Mo and I realize that there are certain types characteristics that can help or hurt FRIENDSHIPS.  We will discuss some of those periodically in order to share how it did or did not affect our journey.

There are some people who are "needy".  You know what I mean, not needy as in cash is low, or needing a babysitter.  But needy, like "What are you doing now, and in the next 5 minutes, and the 5 minutes after that?"  "What are you wearing?"  "What's your favorite color?"  "What would you do if you were me?"  All of this and more makes one person too dependent on the other.  He or she needs the other to make decisions, to basically tell them what to do.  At first, you may feel like you're helping, like you're being there.  But eventually, if it's unhealthy, you will get burned out, tired, and will start screening your calls, and not responding to texts, tweets, and facebook!  The person will want to talk all day everyday, telling you ALL their problems, ALL their concerns, and then won't listen to sound advice to make things better.  They also can't be relied on to hold your circumstances in confidence, nor can they help to bring you to positive results, because they are too focused on needing you to complete them, to think for them.  They are almost like a leech, sucking and draining the energy out of you, and that is not healthy for you. 
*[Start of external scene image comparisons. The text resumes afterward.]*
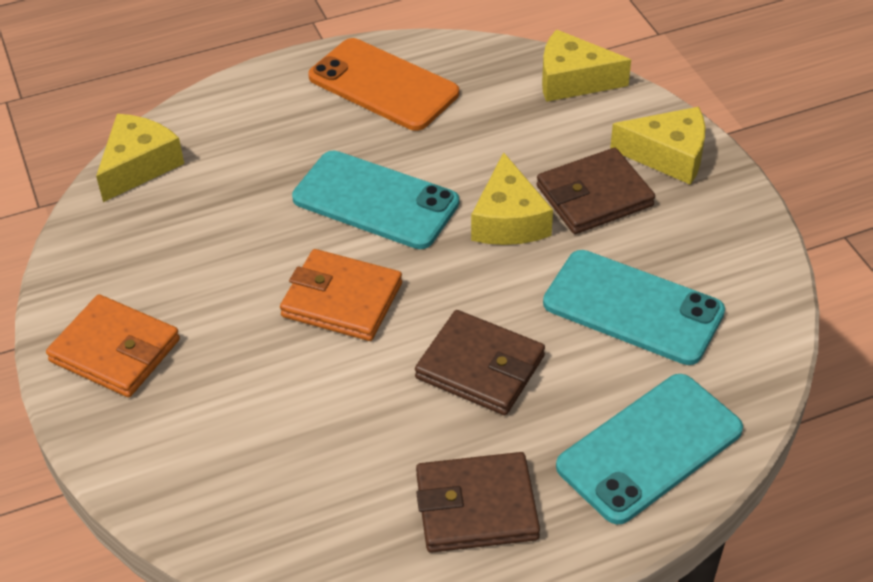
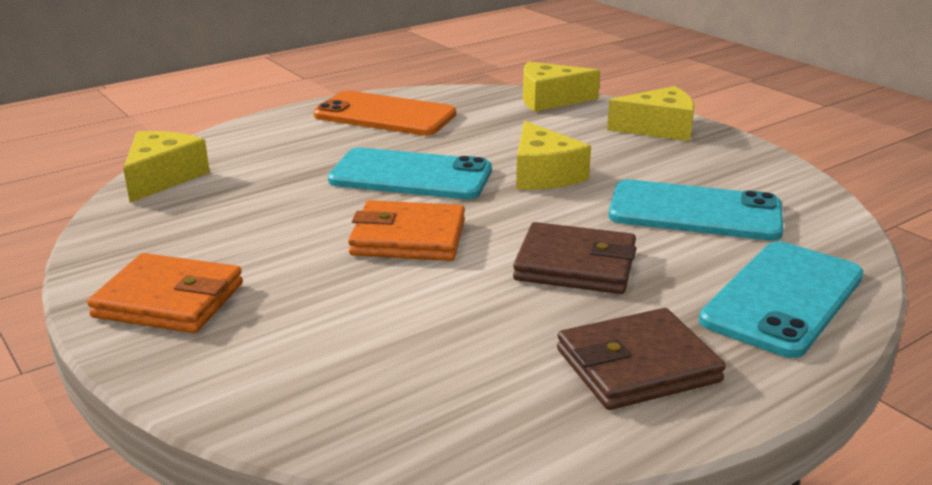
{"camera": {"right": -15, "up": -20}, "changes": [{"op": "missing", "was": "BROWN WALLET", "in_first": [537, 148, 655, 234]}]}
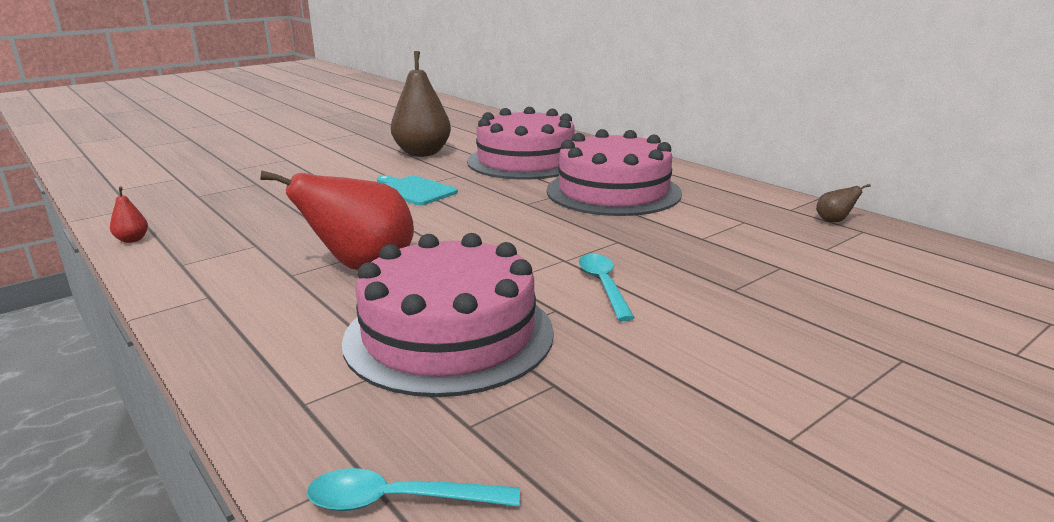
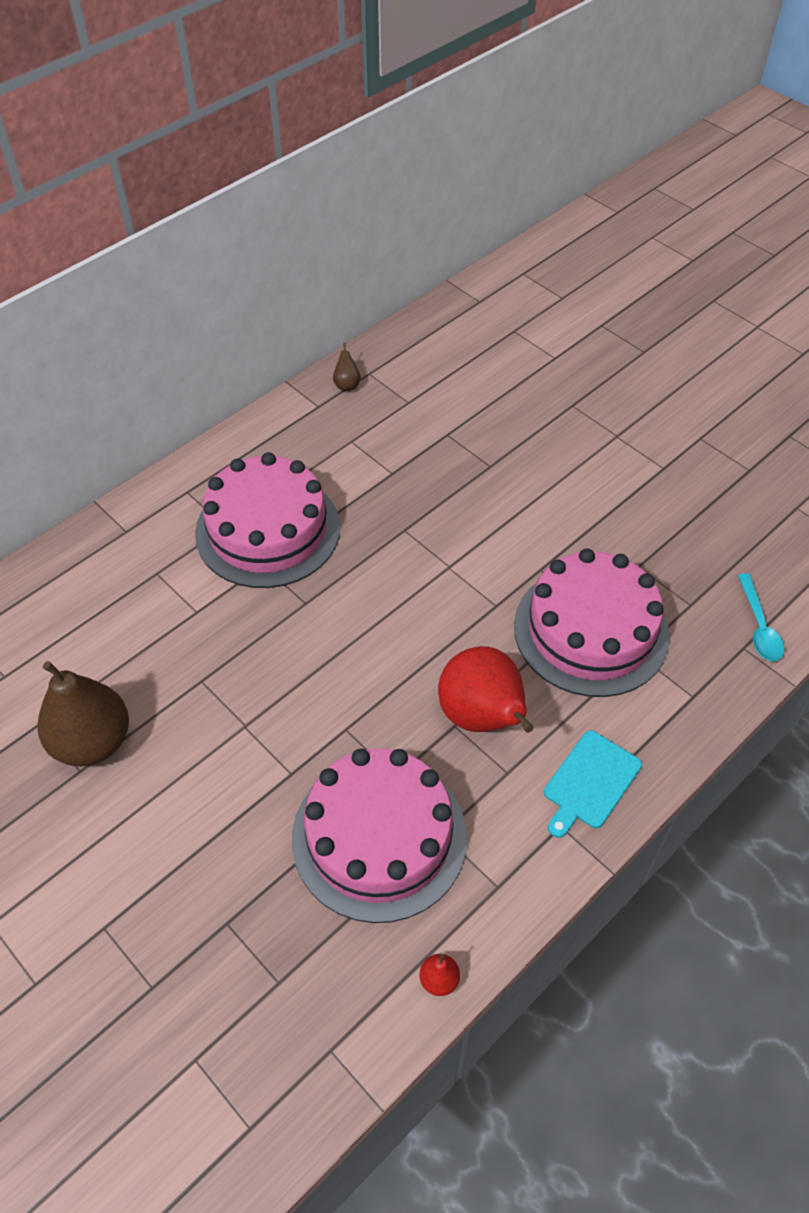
{"camera": {"right": -95, "up": 30}, "changes": [{"op": "missing", "was": "TURQUOISE SPOON", "in_first": [579, 254, 635, 321]}, {"op": "relocated", "was": "TURQUOISE CUTTING BOARD", "in_first": [377, 175, 458, 205], "in_second": [544, 730, 642, 838]}, {"op": "relocated", "was": "PINK CAKE", "in_first": [467, 107, 575, 179], "in_second": [292, 748, 467, 923]}]}
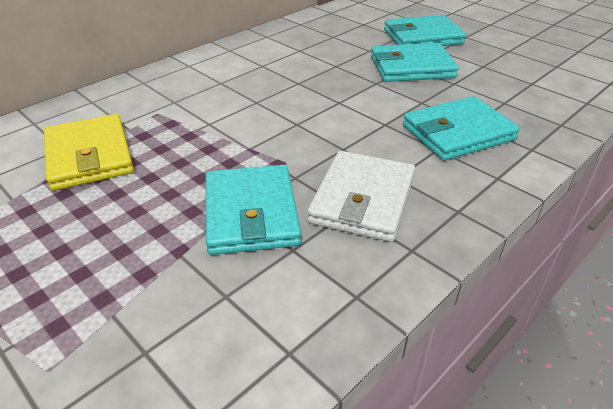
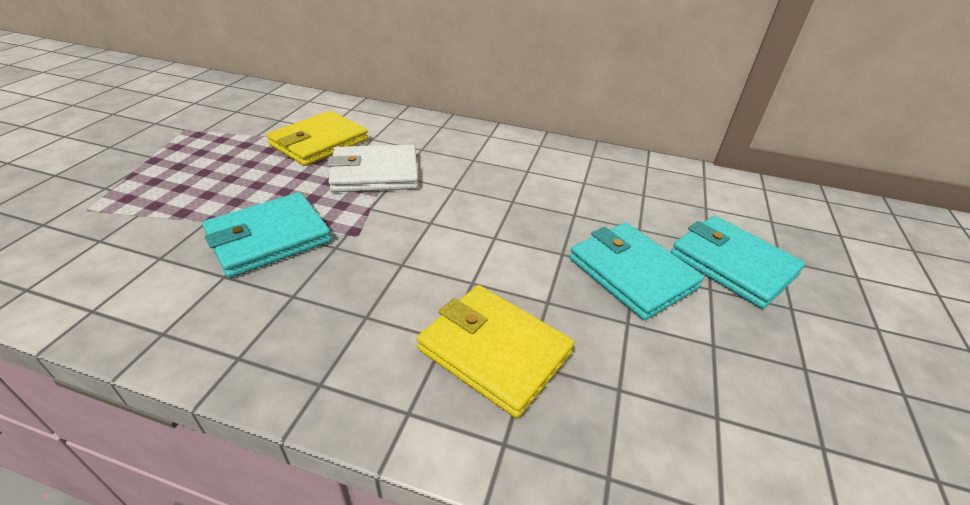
{"camera": {"right": 60, "up": 0}, "changes": [{"op": "relocated", "was": "WHITE WALLET", "in_first": [307, 151, 415, 242], "in_second": [327, 145, 419, 192]}, {"op": "colour", "was": "TURQUOISE WALLET", "now": "YELLOW WALLET", "in_first": [403, 96, 520, 161], "in_second": [417, 285, 575, 418]}]}
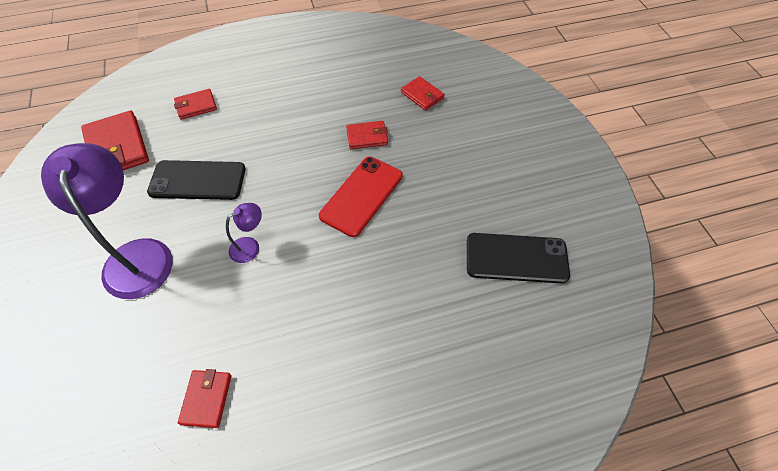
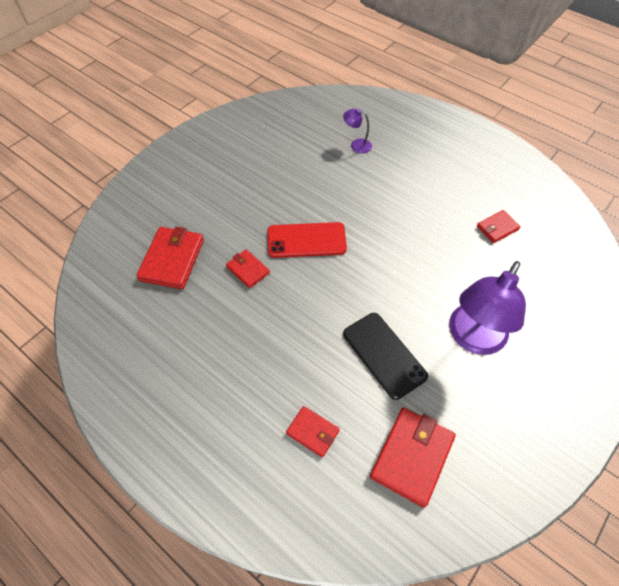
{"camera": {"right": -125, "up": 0}, "changes": [{"op": "missing", "was": "BLACK PHONE", "in_first": [467, 233, 570, 284]}, {"op": "relocated", "was": "PURPLE LAMP", "in_first": [226, 203, 262, 263], "in_second": [343, 109, 372, 153]}, {"op": "size", "was": "RED WALLET", "in_first": [401, 76, 445, 111], "in_second": [136, 227, 204, 289], "ratio": 1.75}]}
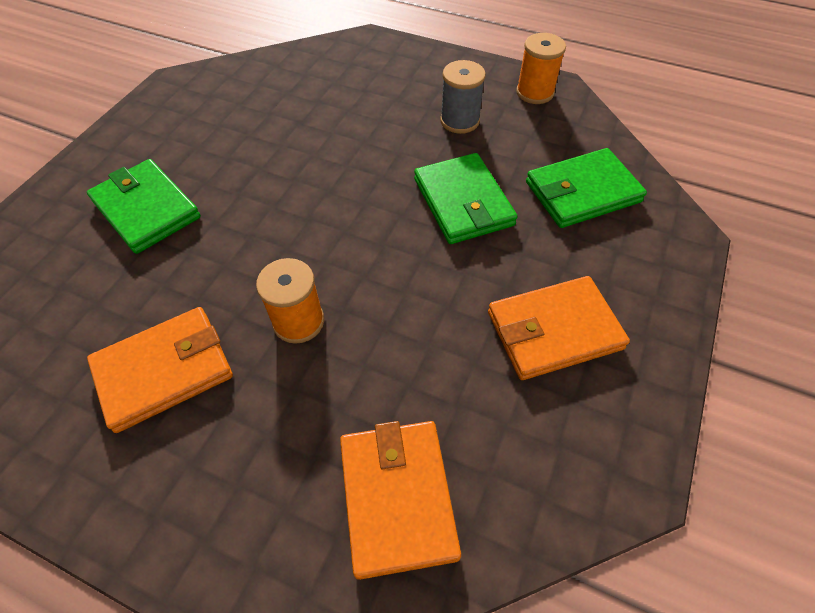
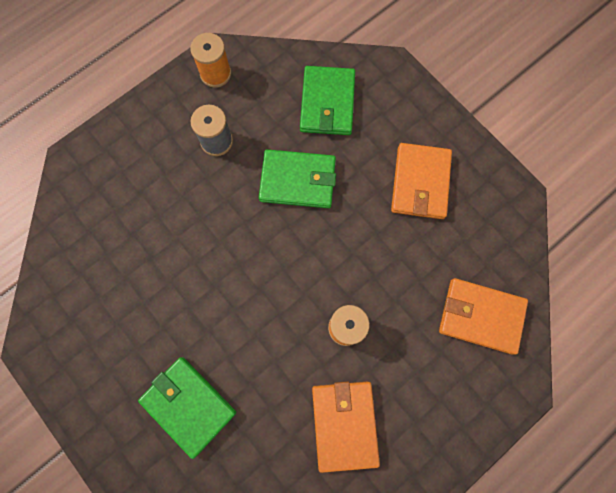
{"camera": {"right": -65, "up": 20}, "changes": [{"op": "spun", "was": "GREEN WALLET", "in_first": [87, 159, 201, 254], "in_second": [138, 357, 236, 459], "clockwise": 60}]}
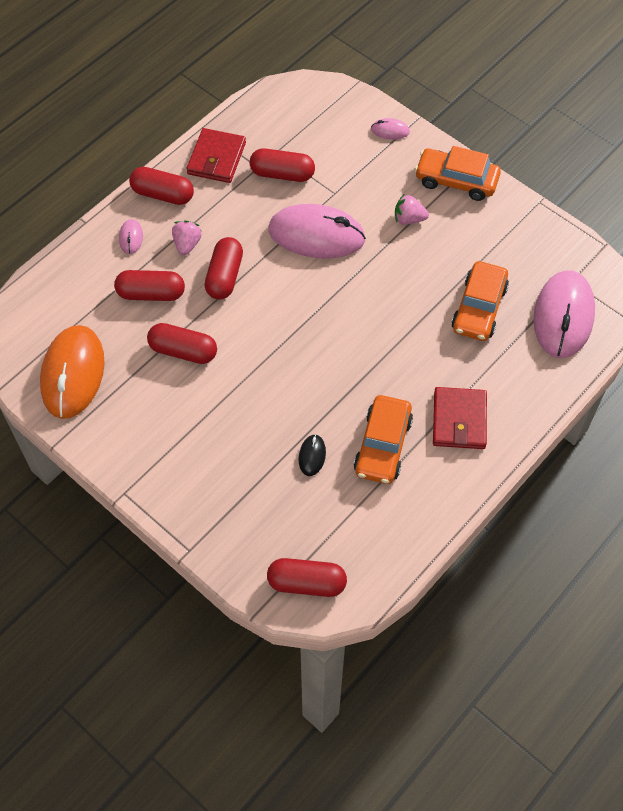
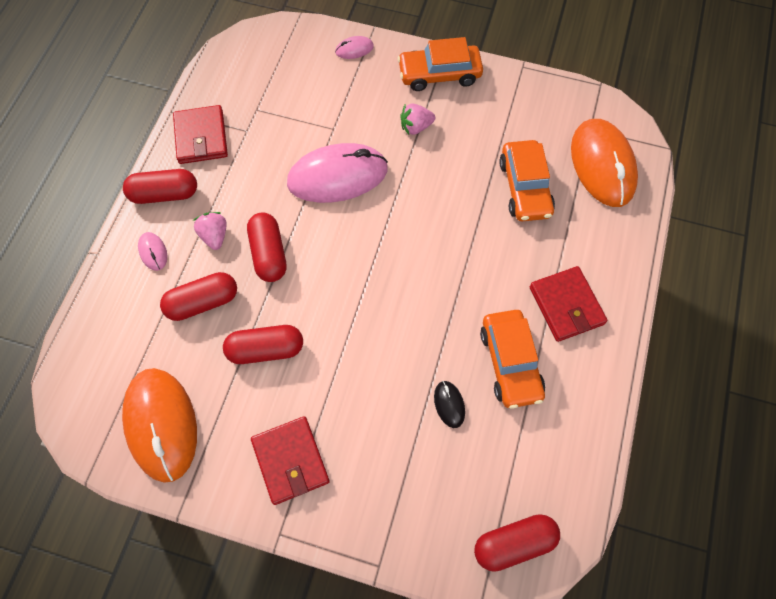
{"camera": {"right": -25, "up": 5}, "changes": [{"op": "missing", "was": "RED CAPSULE", "in_first": [250, 148, 315, 182]}, {"op": "appeared", "now": "RED WALLET", "in_second": [251, 416, 330, 505]}, {"op": "colour", "was": "PINK MOUSE", "now": "ORANGE MOUSE", "in_first": [533, 270, 595, 358], "in_second": [571, 119, 638, 207]}]}
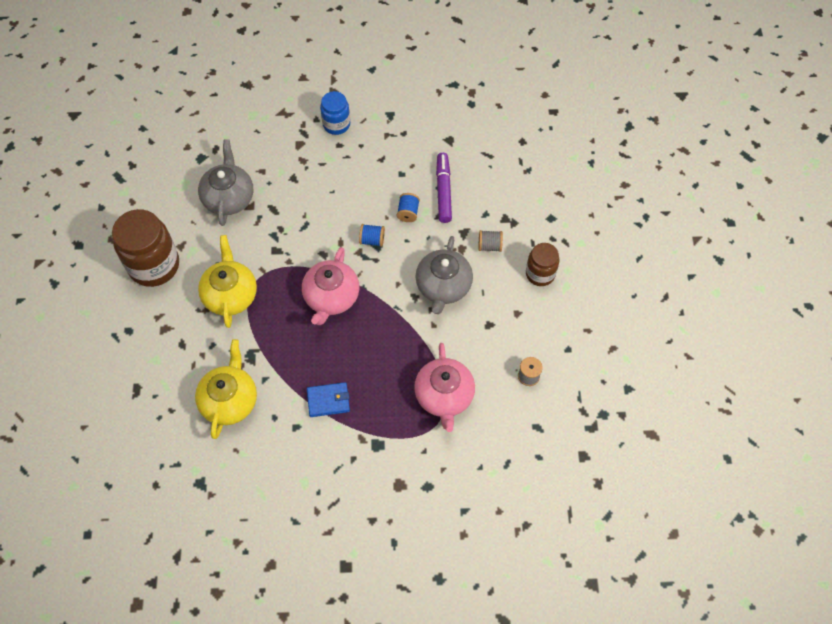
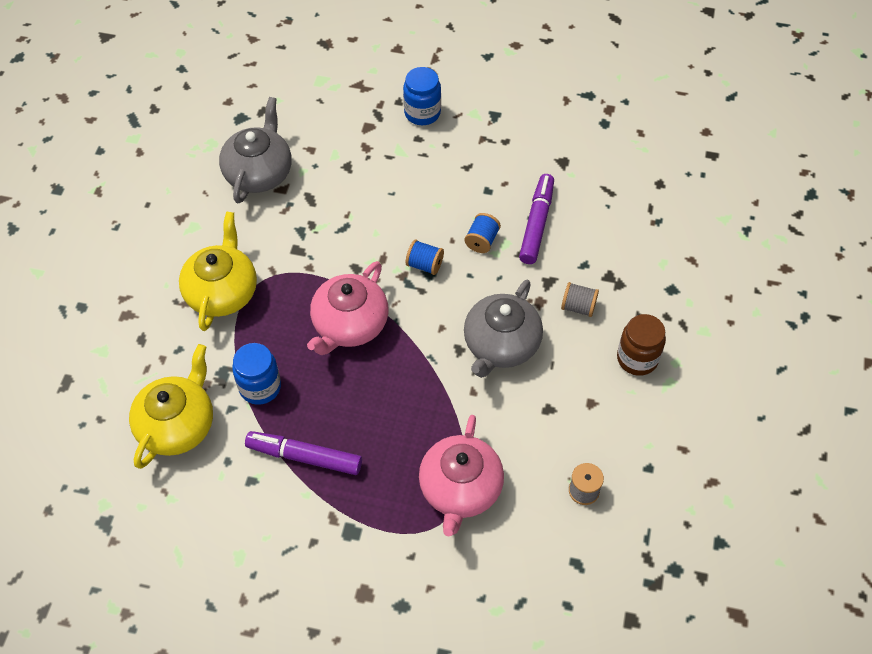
{"camera": {"right": 15, "up": -5}, "changes": [{"op": "missing", "was": "BROWN JAR", "in_first": [112, 209, 179, 287]}, {"op": "appeared", "now": "BLUE JAR", "in_second": [232, 343, 281, 405]}, {"op": "exchanged", "was": "BLUE WALLET", "now": "PURPLE MARKER", "in_first": [307, 382, 350, 417], "in_second": [245, 431, 362, 475]}]}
Mo and I have had moments where we may have been needy - but they were only moments of "temporary insanity".  For example, last year, Mo was going through something, and it was days and days, and days.  (Totally unlike us to let something take us under for too long...)  So, after a while, I snapped her back and said, "look, we know better than this.  This situation is up to God, so give it to HIM!"  I encouraged her to begin reading positive things, the bible, and other books that filled our minds with positive things, and then I brought some books to her.  I told her to speak life over the situation!  Same for me, I was in a 4 year situation, and it consumed me.  I was needy at points, because things would happen almost daily, and my venting started getting really tired.  Mo had to show tough love to get me to snap out of it, telling me I was giving the other person power...  and that "real bad boys move in silence", which meant to be quiet and let the other person destroy herself!  It was hard, but it worked, life and death are in the power of the tongue!  All I needed to do was be still, and quiet.

Needing someone is different than being needy.  Over 26 years, we certainly have needed each other.  During different stages of life, we relied on each other.  There were also times when divine intervention made one of us do something like call the other, and we didn't realize the other one needed us.  And many of those happened during some of our "separations"...  But that's different.  We know that NO MATTER WHAT, either of us can call the other at any given time, and we are there!

So, in the end, be sure that the people you may be calling friends are not needy in the respect that they need too much from you.  Your friends should be their own person, and should compliment you, not complete you!

Blessings,
Tone For Real!

1 comment:

  1. I wish there was an option that said "three snaps and a circle"....I Love IT!!!!!